We can see that it automatically handles whether we’re running a TensorFlow (tf) or PyTorch (pt) model. Then, it makes sure the tensors are on the correct device. Lastly is calls another function, _forward() on the prepared inputs.

We can follow the rabbit hole as far down as needed. Let’s take a look at the source of _forward.

# going deeper
classifier._forward??
Signature: classifier._forward(model_inputs)
Docstring:
_forward will receive the prepared dictionary from `preprocess` and run it on the model. This method might
involve the GPU or the CPU and should be agnostic to it. Isolating this function is the reason for `preprocess`
and `postprocess` to exist, so that the hot path, this method generally can run as fast as possible.
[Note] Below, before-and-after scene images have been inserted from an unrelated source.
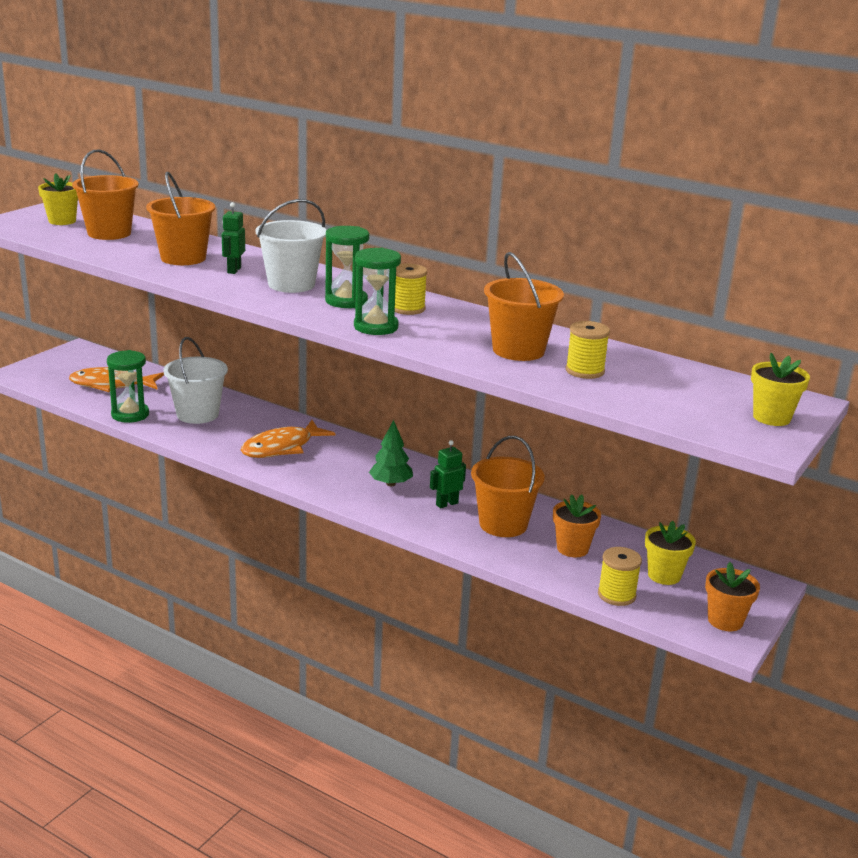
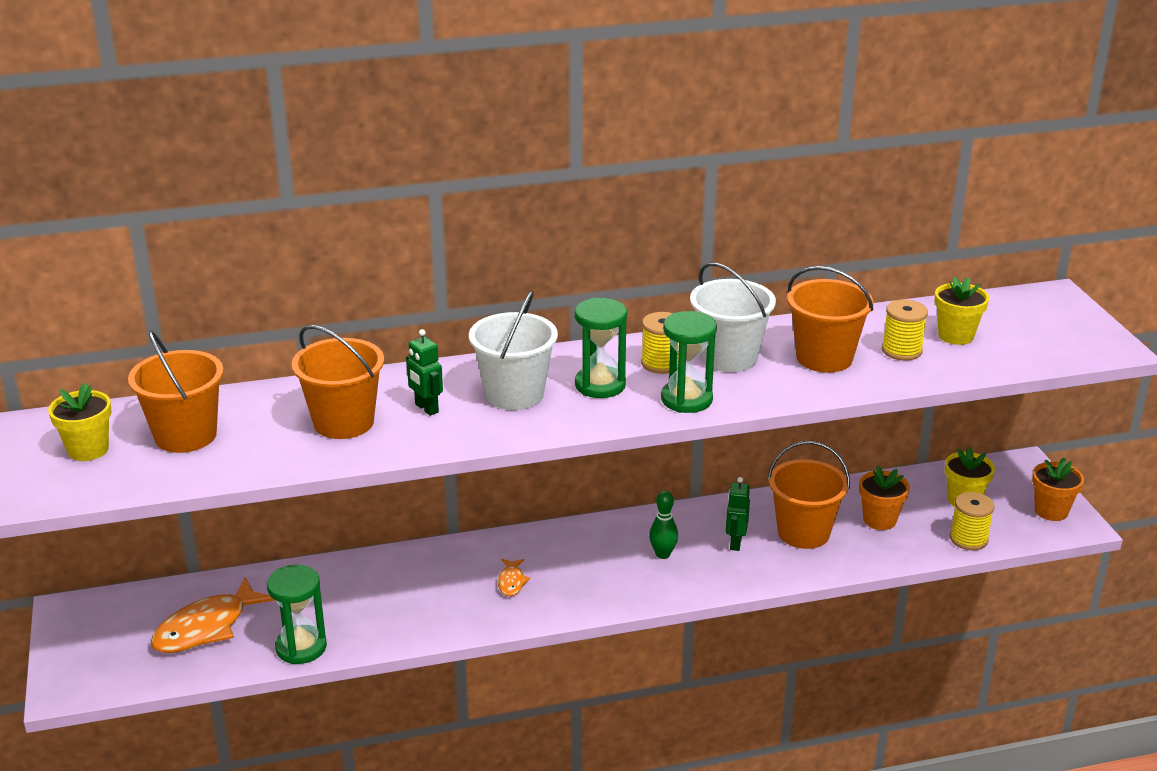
camera: 45 degrees left, 5 degrees up
white bucket [164,337,228,424] -> white bucket moved to [690,262,776,372]
orange fish [241,420,335,458] -> orange fish [498,559,530,596], size x0.48
green tree [369,420,413,486] -> green bowling pin [649,490,678,559]
yellow flower pot [751,353,810,426] -> yellow flower pot moved to [935,277,989,345]

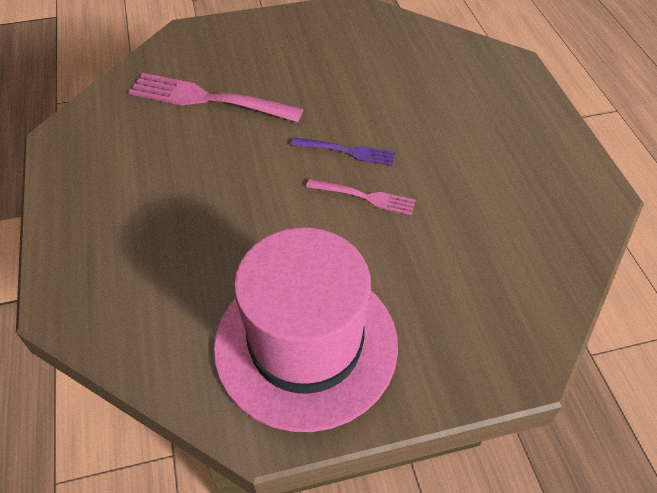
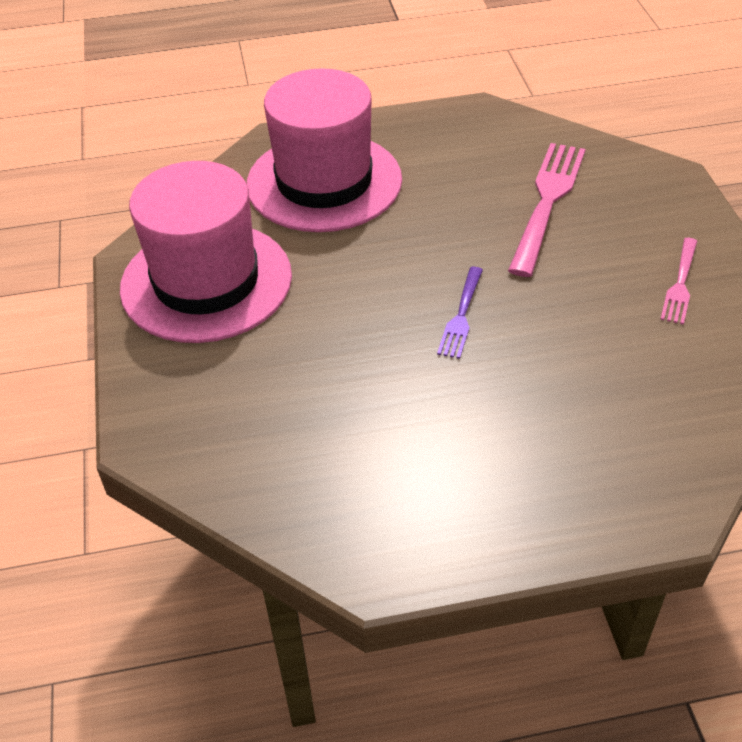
camera: 95 degrees right, 5 degrees down
pink fork [306,179,416,215] -> pink fork moved to [660,238,697,325]
none -> pink hat [247,68,402,232]

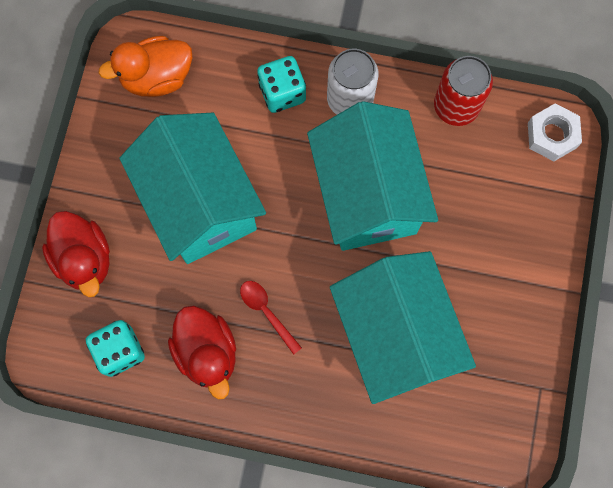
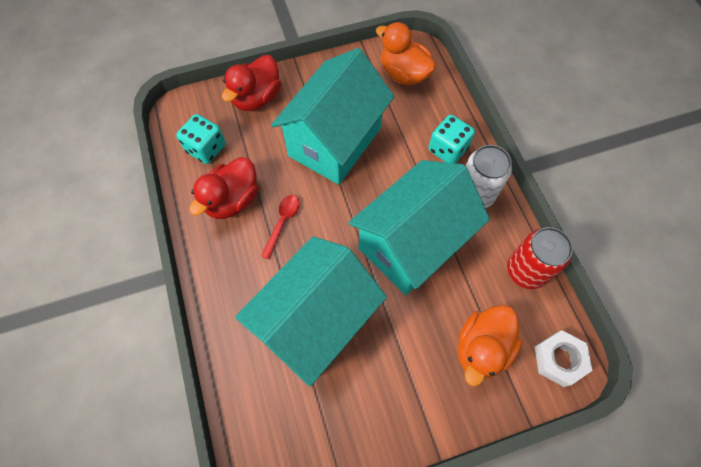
camera: 60 degrees right, 10 degrees down
none -> orange duck [458,305,522,386]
It is not meant to be called directly, `forward` is preferred. It is basically the same but contains additional
code surrounding `_forward` making sure tensors and models are on the same device, disabling the training part
of the code (leading to faster inference).
Source:   
    def _forward(self, model_inputs):
        # `XXXForSequenceClassification` models should not use `use_cache=True` even if it's supported
        model_forward = self.model.forward if self.framework == "pt" else self.model.call
        if "use_cache" in inspect.signature(model_forward).parameters.keys():
            model_inputs["use_cache"] = False
        return self.model(**model_inputs)
File:      ~/mambaforge/envs/llm_base/lib/python3.11/site-packages/transformers/pipelines/text_classification.py
Type:      method

Ah, we can see it calls the model of the classifier. This is the distilbert model we saw earlier! Now we can peek under the hood at the actual Transformer LLM.

# the distilbert sentiment analysis model
classifier.model
DistilBertForSequenceClassification(
  (distilbert): DistilBertModel(
    (embeddings): Embeddings(
      (word_embeddings): Embedding(30522, 768, padding_idx=0)
      (position_embeddings): Embedding(512, 768)
      (LayerNorm): LayerNorm((768,), eps=1e-12, elementwise_affine=True)
      (dropout): Dropout(p=0.1, inplace=False)
    )
    (transformer): Transformer(
      (layer): ModuleList(
        (0-5): 6 x TransformerBlock(
          (attention): MultiHeadSelfAttention(
            (dropout): Dropout(p=0.1, inplace=False)
            (q_lin): Linear(in_features=768, out_features=768, bias=True)
            (k_lin): Linear(in_features=768, out_features=768, bias=True)
            (v_lin): Linear(in_features=768, out_features=768, bias=True)
            (out_lin): Linear(in_features=768, out_features=768, bias=True)
          )
          (sa_layer_norm): LayerNorm((768,), eps=1e-12, elementwise_affine=True)
          (ffn): FFN(
            (dropout): Dropout(p=0.1, inplace=False)
            (lin1): Linear(in_features=768, out_features=3072, bias=True)
            (lin2): Linear(in_features=3072, out_features=768, bias=True)
            (activation): GELUActivation()
          )
          (output_layer_norm): LayerNorm((768,), eps=1e-12, elementwise_affine=True)
        )
      )
    )
  )
  (pre_classifier): Linear(in_features=768, out_features=768, bias=True)
  (classifier): Linear(in_features=768, out_features=2, bias=True)
  (dropout): Dropout(p=0.2, inplace=False)
)

We will breakdown the different pieces in this model later on in the course.

The important takeaway for now is that this shows the main structure of most Transformer LLM models. The changes are mostly incremental from this foundation.